In the bedroom, Jean said: ‘Are you sure?’
Sam had never heard her mother so tentative.
‘We’ll feed her, change her and then lay her down for a nap. Once she goes to sleep, I’ll leave you for an hour, and if she wakes up and you can’t settle her, call me.’
It was, Sam thought, something she would never have been able to do even a few months ago. The very idea of leaving her mother alone with India was unthinkable then. But Jean had changed. The admission of her failures had oddly strengthened her relationship with Sam.
Sam was different too.
‘Mother is just Mother,’ she said to Joanne one day. ‘We can’t change her any more than she can change us. We just have to figure out how to live with her.’
‘I thought I was supposed to be the younger one who knew nothing,’ teased Joanne, then hugged her sister.
‘If India wakes and cries when she sees me, what then?’ said Jean, still clearly very anxious.
Sam patted her mother’s back gently.
‘Babies are a steep learning curve. Just soothe her, sing her a little song, hold her close. Stay calm.’
‘I can do calm,’ agreed Jean. ‘But singing?’
‘You were in a choir for years. Murmur something gently. A lullaby.’
‘OK, a lullaby.’
Half an hour later, when India was settled in her cot, the lights were low and Jean was settled in a chair with a magazine, Sam let herself out.

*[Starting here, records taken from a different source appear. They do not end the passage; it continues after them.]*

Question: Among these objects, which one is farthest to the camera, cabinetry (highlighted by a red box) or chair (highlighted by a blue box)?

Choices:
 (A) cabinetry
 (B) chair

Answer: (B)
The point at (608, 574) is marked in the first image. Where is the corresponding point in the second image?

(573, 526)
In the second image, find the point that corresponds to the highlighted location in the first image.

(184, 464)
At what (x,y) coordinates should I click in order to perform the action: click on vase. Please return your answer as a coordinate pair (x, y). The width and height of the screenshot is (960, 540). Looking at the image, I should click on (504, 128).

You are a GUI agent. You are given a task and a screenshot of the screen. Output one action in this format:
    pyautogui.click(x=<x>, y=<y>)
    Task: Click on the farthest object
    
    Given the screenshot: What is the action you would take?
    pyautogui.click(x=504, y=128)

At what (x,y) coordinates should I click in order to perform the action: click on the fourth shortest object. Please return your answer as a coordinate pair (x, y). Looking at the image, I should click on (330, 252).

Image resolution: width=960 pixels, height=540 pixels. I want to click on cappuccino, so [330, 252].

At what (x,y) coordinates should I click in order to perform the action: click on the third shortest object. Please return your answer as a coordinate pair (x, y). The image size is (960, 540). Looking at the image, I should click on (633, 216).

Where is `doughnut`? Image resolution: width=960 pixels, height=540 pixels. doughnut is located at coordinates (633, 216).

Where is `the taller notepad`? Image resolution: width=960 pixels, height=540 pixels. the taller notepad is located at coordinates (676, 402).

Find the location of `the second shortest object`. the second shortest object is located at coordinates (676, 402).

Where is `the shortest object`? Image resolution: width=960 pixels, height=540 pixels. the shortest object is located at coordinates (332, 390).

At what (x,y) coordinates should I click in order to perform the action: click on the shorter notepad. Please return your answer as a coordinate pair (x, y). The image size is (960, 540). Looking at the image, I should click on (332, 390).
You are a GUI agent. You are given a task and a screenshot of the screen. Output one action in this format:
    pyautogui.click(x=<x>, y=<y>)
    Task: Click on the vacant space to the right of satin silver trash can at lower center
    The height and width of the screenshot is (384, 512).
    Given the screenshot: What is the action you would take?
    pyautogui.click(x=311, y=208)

She stood outside the door, thinking that she’d never imagined this day would come. But it had. Another steep learning curve. But then, love and learning – that seemed to be what life was all about.
Ginger
The trees were sprouting the first buds in Grace’s garden as Ginger parked outside Grace and Esmerelda’s.
‘Dogs rolled in mud. Pooey,’ announced Esmerelda, opening the door and almost running away. ‘Me busy. We going to your father’s to spend night. No time to clean stinky dogs.’
Ginger was wearing her walking gear because she planned to go walking in the countryside later and she backed off as the two dogs leapt delightedly at her.
‘Down,’ she yelled at Cloud and Pepperpot, who looked more like chimney sweeps than cockapoos. The stink was incredible.
‘Blasted dog walker,’ said Aunt Grace, standing in the hallway with a barrage of boxes in front of her to keep her safe. ‘I don’t suppose you could wash them? They’ll stink out the car ...’
‘Can you fire that dog walker and hire one who stops them rolling in crap?’ said Ginger, groaning.
‘He’s cute and I think you might like him,’ said Grace irrepressibly.
‘I already hate him,’ said Ginger.
Trying to keep the dogs at bay, she got dog treats from the kitchen, then coaxed the two dogs upstairs and locked them in the bathroom. The special doggy shampoo sat where it was last time she’d had to do this.
She stripped off her sweatshirt and her T-shirt until she was down to her sports bra, then hoisted Cloud in.